Alexander Hamilton, one of the country's most influential Founding Fathers, has been at least somewhat overlooked in the pantheon of great Americans. But Ron Chernow's 2004 effort, Alexander Hamilton, did for the brilliant and at times irascible Hamilton what David McCullough's 2001 biography did for John Adams.

Chernow's massive volume is deeply researched and written with a clarity that brings to life the short-but-brilliant career of the West Indies-born émigré. By age 25, Hamilton had risen to the singular position of aide-de-camp to George Washington during the Revolutionary War. As the fledgling nation's first Secretary of the Treasury, Hamilton's vision of government and its central role in the country's affairs still resonates today with its imprint on everything from banking to commerce. Hamilton's doctrines were in direct conflict with one of his antagonists in Washington's cabinet, namely Thomas Jefferson, who envisioned a United States built around states' rights and a rural, agricultural society. You can see who won that chess match. To publicize his Federalist vision, in 1801 Hamilton founded the New York Post, the longest continually published daily newspaper in the United States.

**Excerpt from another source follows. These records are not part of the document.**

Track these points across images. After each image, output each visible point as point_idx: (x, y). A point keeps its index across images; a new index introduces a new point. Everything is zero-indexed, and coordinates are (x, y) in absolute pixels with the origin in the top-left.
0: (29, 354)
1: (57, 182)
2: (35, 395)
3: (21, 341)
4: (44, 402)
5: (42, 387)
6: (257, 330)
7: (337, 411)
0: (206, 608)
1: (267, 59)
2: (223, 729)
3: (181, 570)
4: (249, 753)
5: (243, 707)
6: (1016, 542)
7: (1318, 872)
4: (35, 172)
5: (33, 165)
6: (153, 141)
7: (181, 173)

Chernow, a Brooklyn-born historian and journalist, also details Hamilton's turbulent private life, which included a torrid and ill-advised love affair despite his close relationship with his wife and eight children. Hamilton's base of operations always was Manhattan, but prophetically, his 19-year-old son, Philip, died in a duel in 1801 in Weehawken, New Jersey. (Dueling had been banned in New York hence the trek across the river.) The same fate befell the elder Hamilton three years later at the same tragic New Jersey site. In what is probably the most famous duel in American history, Hamilton was shot dead by Aaron Burr, another rival, who was then serving as vice president under Jefferson.

What you'll gain for the sizable investment of your reading time is a deep appreciation of Hamilton's seminal impact on our way of life.

In Black Swan Green, author David Mitchell tracks the trials and tribulations of 13-year-old Jason Taylor who lives in the sleepy, rural English village of the title. What transpires month by month in the early 1980s is particularly complicated for this likeable teen by the fact that he stutters or stammers, a distinction that is described by the author but that left this reader still confused. In addition, the young man is routinely bullied for, among other things, being spotted by his mates in a movie queue with his mother, an unpardonable sin for a lad his age. The book also involves a local band of gypsies, marital tension between his parents and, in the background, the vague presence of the Falklands War between England and Argentina.

The semiautobiographical 2006 novel is a warm and charming read that appeals to both adults and young adults. I found this coming-of-age-tale hard to put down once I got into it.